Creative Commons, State Library of New South Wales collection
Good production support is like the third girl from the left at the bottom of this human pyramid: rock-solid, handled with aplomb and grace (Look at her feet!)
Good production support is like the third girl from the left at the bottom of this human pyramid: rock-solid, handled with aplomb and grace (Look at her feet!) Creative Commons, State Library of New South Wales collection
Every day NPR sends hundreds of stories out to the Internet and millions of users. They read, listen to, comment on, and share those stories on NPR.org, and on partner sites that ingest our content via our APIs. Every day there are also behind-the-scenes system hiccups, publishing blips, and technical potholes that we fix before they can turn into site-eating sinkholes.
If the release of new code is the grinning pixie madly waving her shiny pom-poms at the pinnacle of a human pyramid, production support is the dependable, strong-backed, even-tempered folks who make up the base. Without them, the pixie wouldn't have a prayer of getting up there.
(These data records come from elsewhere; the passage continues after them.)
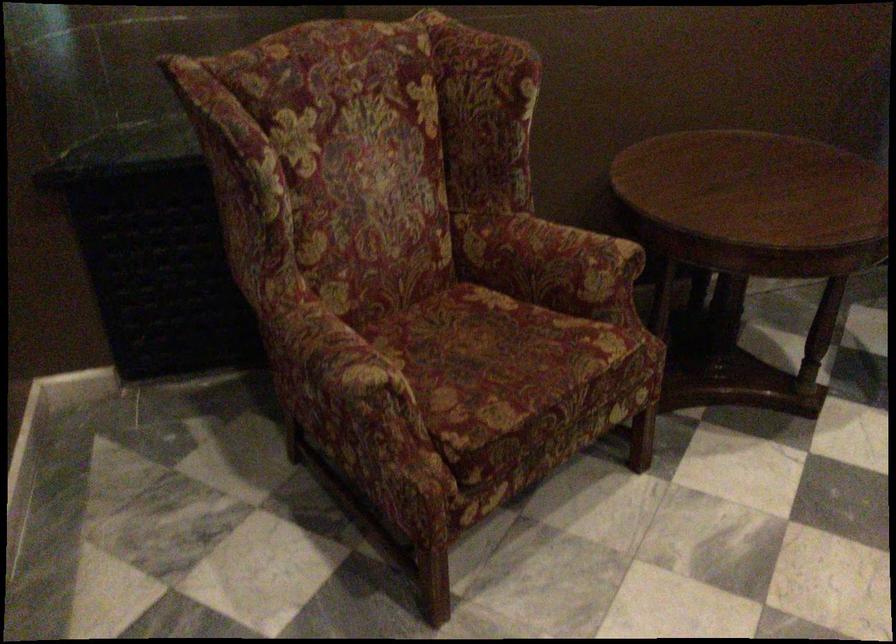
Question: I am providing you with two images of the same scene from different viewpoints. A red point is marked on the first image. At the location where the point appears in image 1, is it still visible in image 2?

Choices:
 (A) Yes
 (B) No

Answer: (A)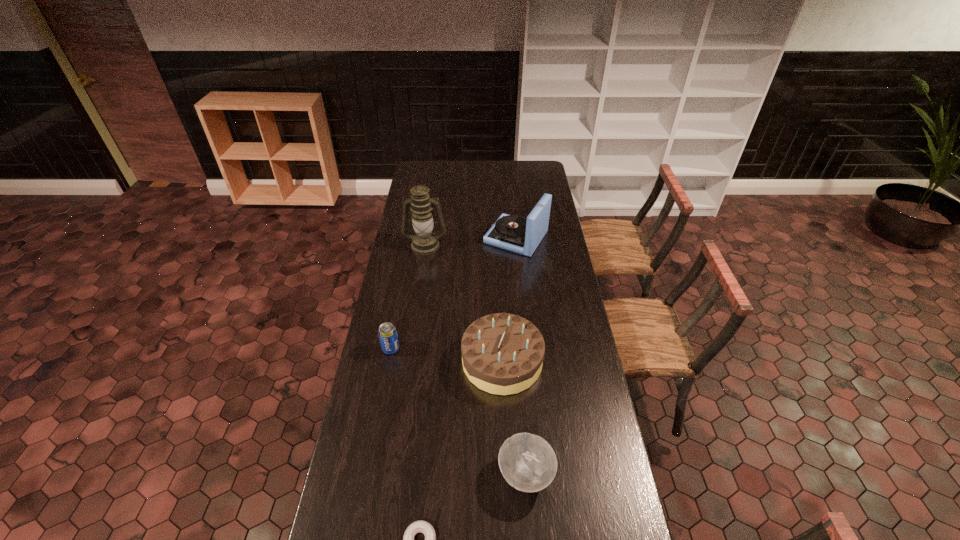
The image size is (960, 540). I want to click on the tallest object, so click(424, 242).

Identify the location of the fifth shortest object. This screenshot has height=540, width=960. (514, 233).

The width and height of the screenshot is (960, 540). Find the location of `birthday cake`. birthday cake is located at coordinates (502, 353).

Where is `soda`? The height and width of the screenshot is (540, 960). soda is located at coordinates (387, 333).

Image resolution: width=960 pixels, height=540 pixels. I want to click on the fifth farthest object, so click(528, 463).

Identify the location of bowl. (528, 463).

In order to click on free space located on the back of the tallest object in this screenshot , I will do `click(431, 210)`.

Identify the location of free spot located on the left of the fifth shortest object. The width and height of the screenshot is (960, 540). (408, 238).

Where is `free space located 0.310m on the front-facing side of the third tallest object`? free space located 0.310m on the front-facing side of the third tallest object is located at coordinates (379, 361).

I want to click on free point located on the front-facing side of the third tallest object, so click(403, 361).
In this post, we'll give you an overview of our production-support process, some recent changes and plans to make it stronger.
Where Are The Errors Coming From?
- Seamus: NPR's content management system. Our writers, editors and producers use Seamus to build stories and blog posts, input rundowns and send out breaking news emails.
- API interface: Essentially provides a structured way for other computer applications to get NPR stories in a predictable, flexible and powerful way.
- Web pages: NPR public Web pages showing NPR stories, series, topics, programs and music events.
- Scripts: Run automatically by back-end systems on a predetermined schedule, or run manually as needed.
Who Asks The Tech Team For Support?
- Inside users: NPR staff who can build a story or blog post in Seamus and publish to the NPR web site and API interface.
- Outside users: Includes Web site visitors who can access the NPR web site and the API interface. NPR's User Care team handles the majority of problems these users have, but they send us the odd or hard-to-solve issues.
- Invisible users: NPR's system-scheduled tasks. If a task fails, an email reporting the failure is automatically sent to the tech team.
Current Production Support Model
Generally speaking, users ask for production support via email. When a user encounters an issue in the system, they send an email to a specific email address to ask for help. At least one developer is assigned to monitor and respond to these emails. This production support person usually responds to an email within 10-30 minutes and often solves the problem the same day. If it's a bigger, more complicated issue, the developer working on production support asks the user to file a ticket in Jira so the fix can be prioritized and scheduled for an upcoming release.
If something is really wrong – like npr.org slowing to a crawl or crashing – we usually know and respond within a couple minutes. NPR staff bombard the support email address, call development team managers, and sometimes even jog over to our desks to warn us. In this kind of production emergency, one of the Digital Media managers will make sure the correct people are working on the problem and send out status emails to the Digital Media team every 10 or 15 minutes until the problem is fixed.
The tech team isn't large enough to match the almost-around-the-clock staffing of the editorial team. For emergency help during hours when the tech team isn't working, an editor can call a support line staffed 24/7 by NPR's IT staff, who use a table of problem scenarios to determine the next steps. For example, if a user can't log in to Seamus, a system administrator gets a call. If it's a publishing error on a breaking news story, IT reaches out to the developer on call.
In addition to reacting to support requests from our users, we also have a variety of system monitors and dashboards that alert us to issues as they arise (or just before they do) well before we get any reports from outside of the team. Our system administrators use several different monitoring packages that give us insight into system health of our Web servers, databases, and our API.
Future Production Support Model
Recently, we started using Splunk to index our log messages and help us search and analyze our systems. We're now catching a lot of issues before they become widespread, critical problems, just by regularly looking at reports each day on the Splunk dashboard. Following every release we look at the responsiveness of our systems using Splunk to be sure it's in line with the baseline established before the release. We'll also try to note any patterns forming around warnings and errors that may be a result of code in the release and address them before they become problematic.
We're slowly shifting from a reactive, user-driven error-reporting model to proactive, system-driven maintenance checks. System stability will become increasingly important as NPR moves to more robust, round-the-clock reporting. Our goal is to reduce the number of live errors to miniscule levels and for editors to use the support email address less and less over time. There will always be behind-the-scenes system hiccups and publishing blips, but in the future we hope to fix more of them before the editors ever see the problem.